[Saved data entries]
********************

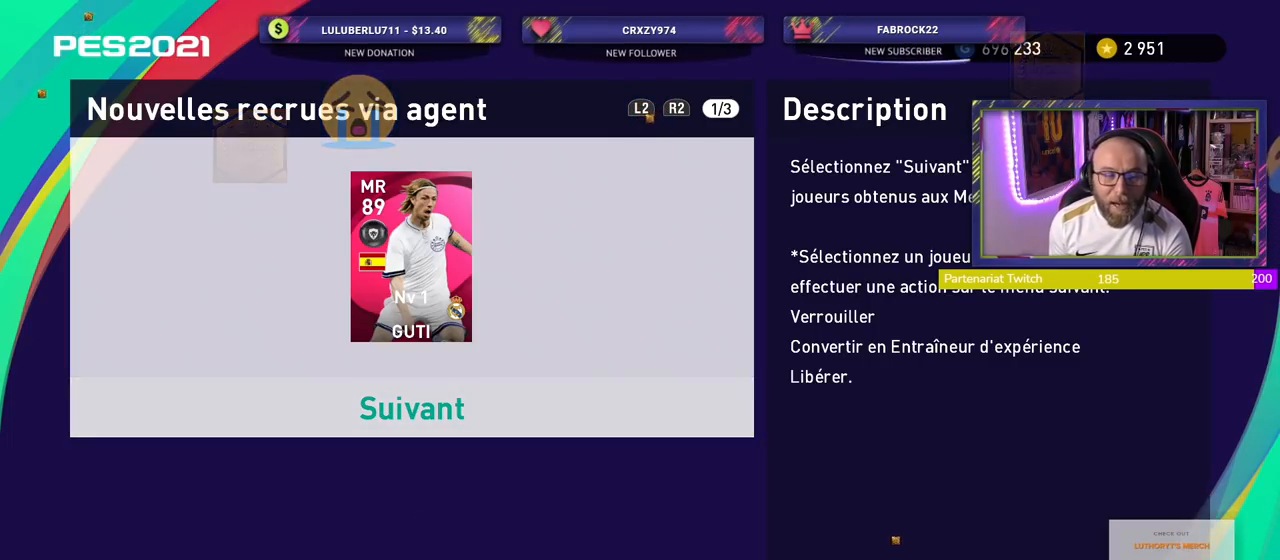
Gameplay with a controller (PlayStation layout); each line is a JSON object with the inputs held at the frame after it. "events" lists button and stick changes between this image and that frame as [ms after this image, input, new state], when the widget could be followed in between. Not read: left_stick.
{"buttons": [], "right_stick": "center", "events": [[300, "CROSS", "down"], [460, "CROSS", "up"]]}
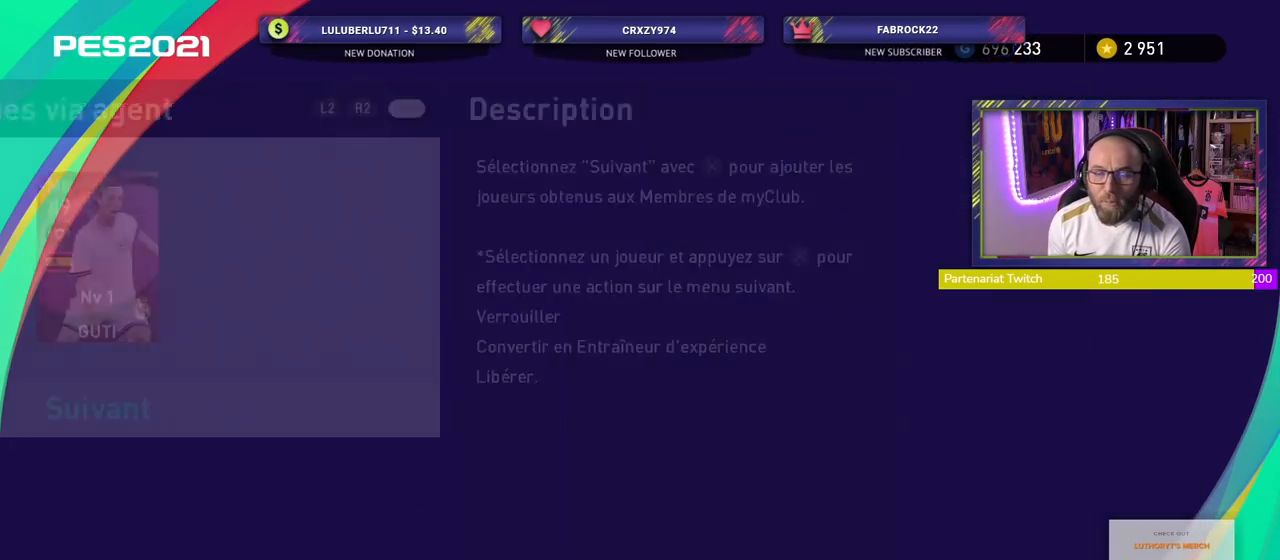
{"buttons": [], "right_stick": "center", "events": []}
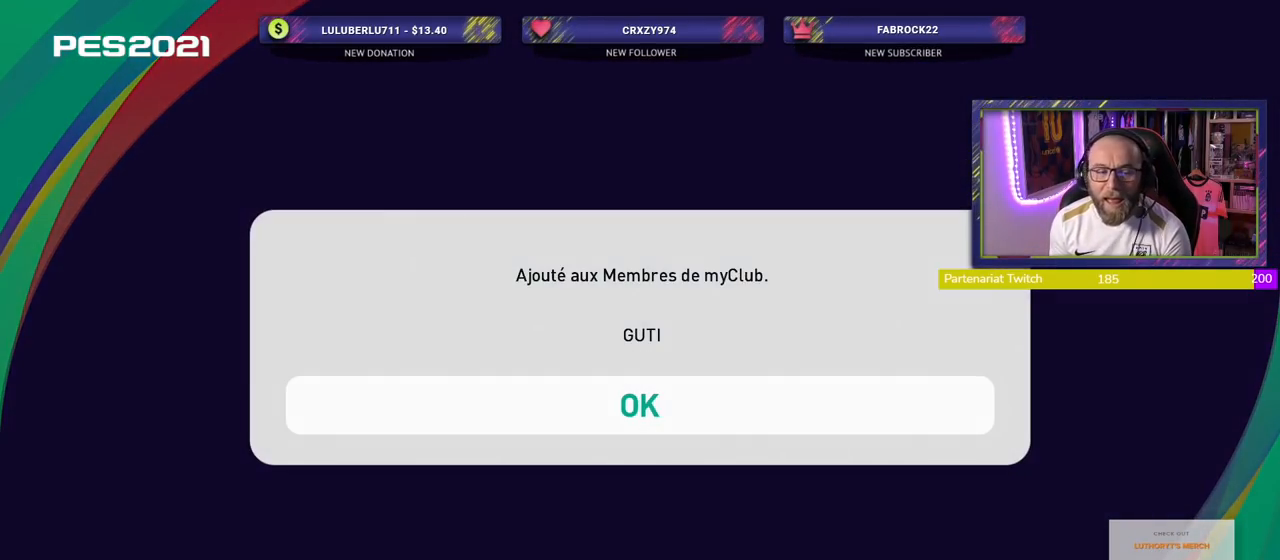
{"buttons": [], "right_stick": "center", "events": [[140, "CROSS", "down"], [300, "CROSS", "up"]]}
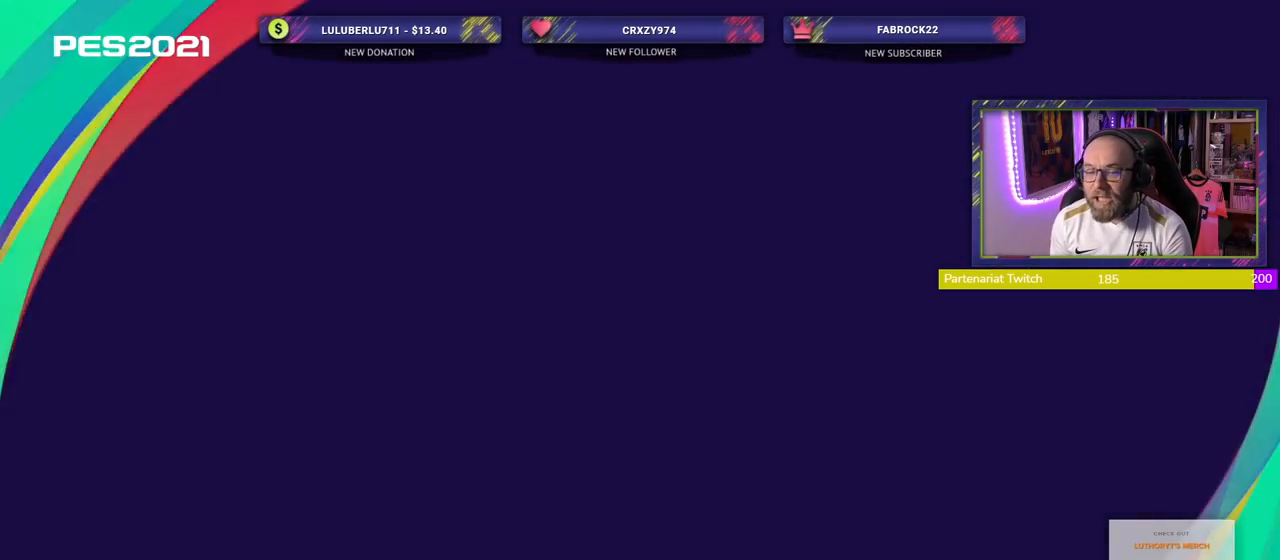
{"buttons": [], "right_stick": "center", "events": []}
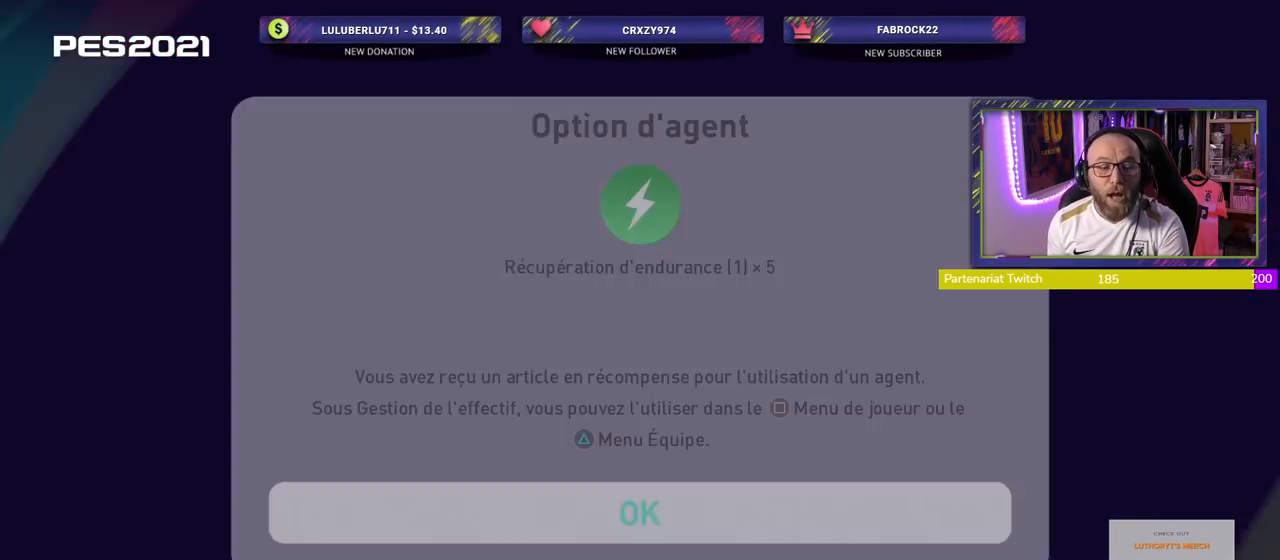
{"buttons": ["CROSS"], "right_stick": "center", "events": [[500, "CROSS", "down"]]}
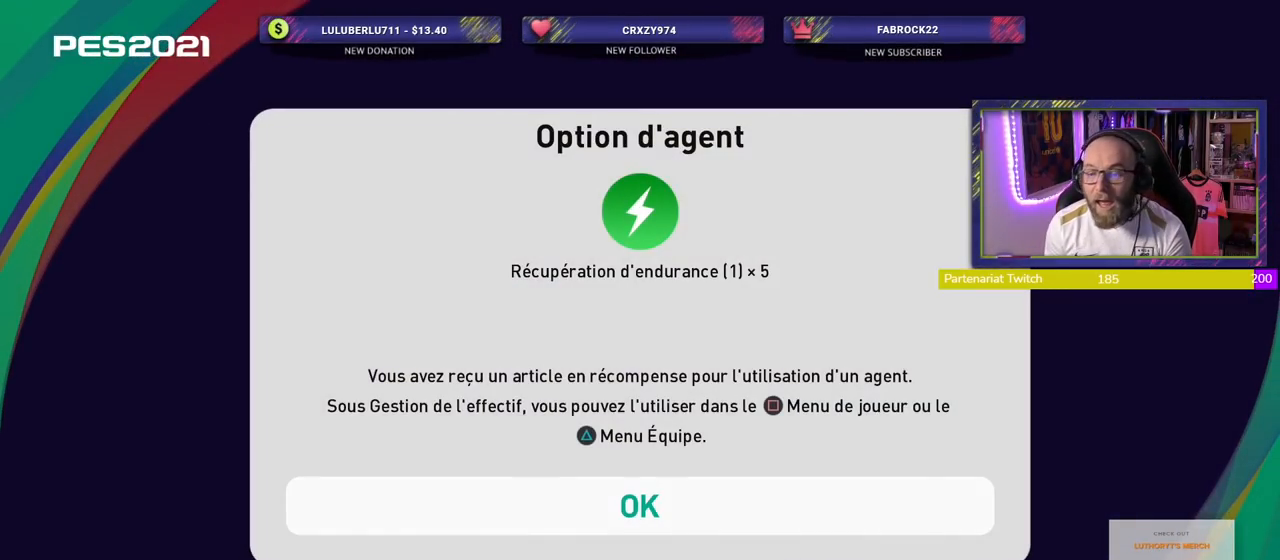
{"buttons": [], "right_stick": "center", "events": [[180, "CROSS", "up"]]}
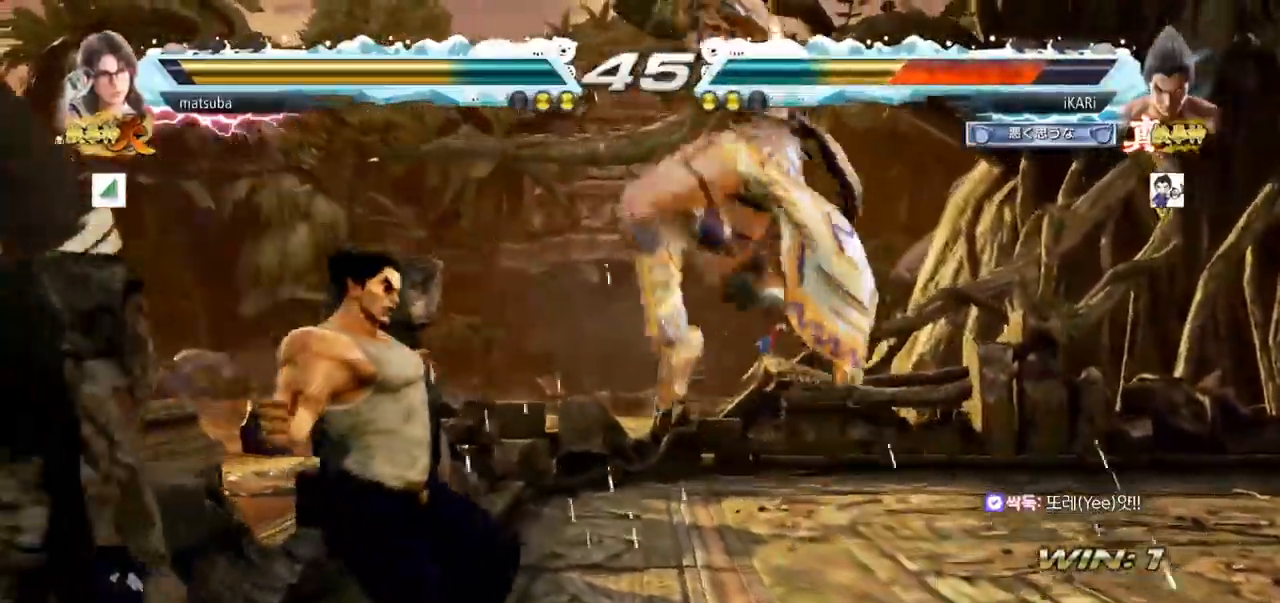
Gameplay with a controller (arcade stick); each line is a JSON object with the inputs held at the frame after it. "events" lists button and stick changes between this image and that frame as [ms after this image, input, new state], when the widget could be followed in between. Not read: L3 R3.
{"buttons": ["SQUARE"], "left_stick": "center", "events": [[16, "TRIANGLE", "down"], [33, "SQUARE", "up"], [100, "SQUARE", "down"], [116, "TRIANGLE", "up"], [183, "TRIANGLE", "down"], [216, "SQUARE", "up"], [267, "SQUARE", "down"], [267, "TRIANGLE", "up"], [400, "TRIANGLE", "down"], [417, "SQUARE", "up"], [500, "SQUARE", "down"], [500, "TRIANGLE", "up"]]}
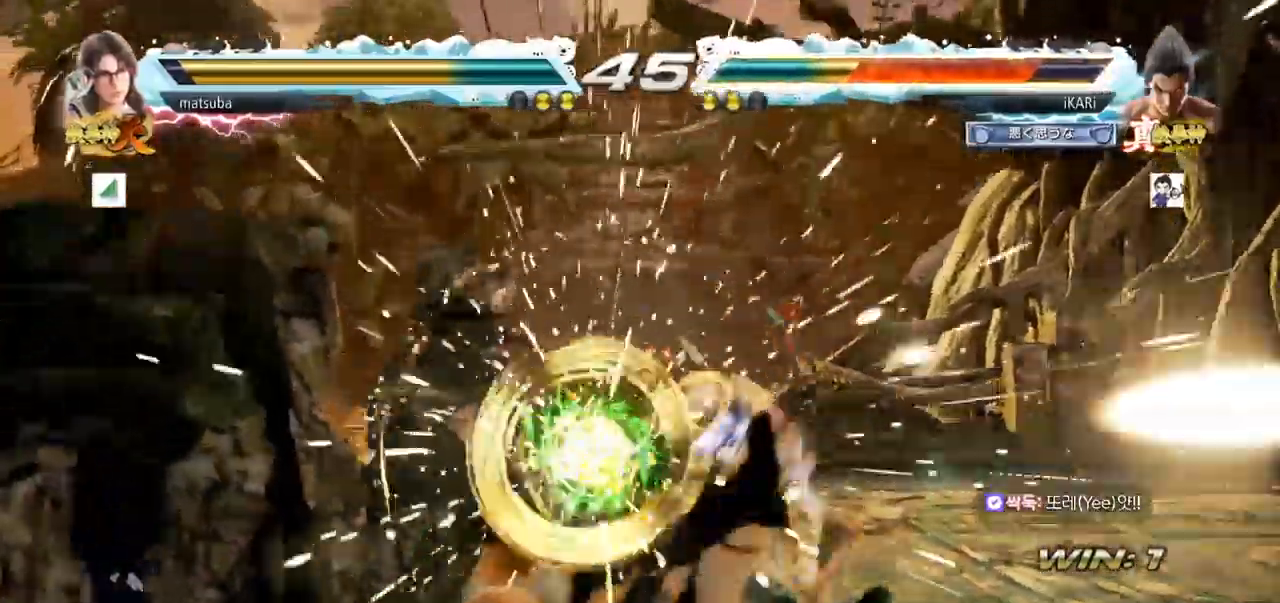
{"buttons": ["SQUARE"], "left_stick": "left", "events": [[50, "TRIANGLE", "down"], [67, "SQUARE", "up"], [117, "left_stick", "left"], [134, "TRIANGLE", "up"], [467, "SQUARE", "down"]]}
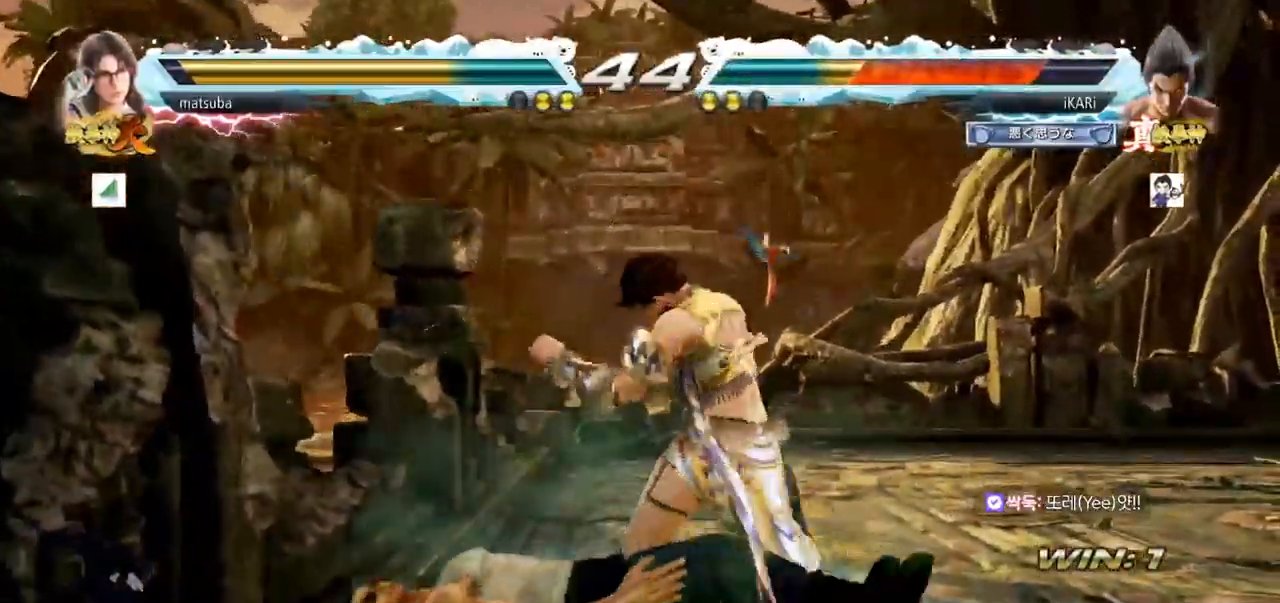
{"buttons": ["SQUARE"], "left_stick": "center", "events": [[33, "SQUARE", "up"], [133, "TRIANGLE", "down"], [166, "SQUARE", "down"], [200, "TRIANGLE", "up"], [233, "SQUARE", "up"], [267, "TRIANGLE", "down"], [317, "SQUARE", "down"], [383, "SQUARE", "up"], [400, "left_stick", "center"], [450, "SQUARE", "down"], [500, "TRIANGLE", "up"]]}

********************

When a record holds a picture, leave that picture out; copy the rest verbatim.

EXERCISE SOLUTION:
Gameplay with a controller (PlayStation layout); each line is a JSON object with the inputs held at the frame after it. "events" lists button and stick changes between this image and that frame as [ms after this image, input, new state], when the widget could be followed in between. Not read: left_stick.
{"buttons": [], "right_stick": "center", "events": [[300, "CROSS", "down"], [460, "CROSS", "up"]]}
{"buttons": [], "right_stick": "center", "events": []}
{"buttons": [], "right_stick": "center", "events": [[140, "CROSS", "down"], [300, "CROSS", "up"]]}
{"buttons": [], "right_stick": "center", "events": []}
{"buttons": ["CROSS"], "right_stick": "center", "events": [[500, "CROSS", "down"]]}
{"buttons": [], "right_stick": "center", "events": [[180, "CROSS", "up"]]}
Gameplay with a controller (arcade stick); each line is a JSON object with the inputs held at the frame after it. "events" lists button and stick changes between this image and that frame as [ms after this image, input, new state], when the widget could be followed in between. Not read: L3 R3.
{"buttons": ["SQUARE"], "left_stick": "center", "events": [[16, "TRIANGLE", "down"], [33, "SQUARE", "up"], [100, "SQUARE", "down"], [116, "TRIANGLE", "up"], [183, "TRIANGLE", "down"], [216, "SQUARE", "up"], [267, "SQUARE", "down"], [267, "TRIANGLE", "up"], [400, "TRIANGLE", "down"], [417, "SQUARE", "up"], [500, "SQUARE", "down"], [500, "TRIANGLE", "up"]]}
{"buttons": ["SQUARE"], "left_stick": "left", "events": [[50, "TRIANGLE", "down"], [67, "SQUARE", "up"], [117, "left_stick", "left"], [134, "TRIANGLE", "up"], [467, "SQUARE", "down"]]}
{"buttons": ["SQUARE"], "left_stick": "center", "events": [[33, "SQUARE", "up"], [133, "TRIANGLE", "down"], [166, "SQUARE", "down"], [200, "TRIANGLE", "up"], [233, "SQUARE", "up"], [267, "TRIANGLE", "down"], [317, "SQUARE", "down"], [383, "SQUARE", "up"], [400, "left_stick", "center"], [450, "SQUARE", "down"], [500, "TRIANGLE", "up"]]}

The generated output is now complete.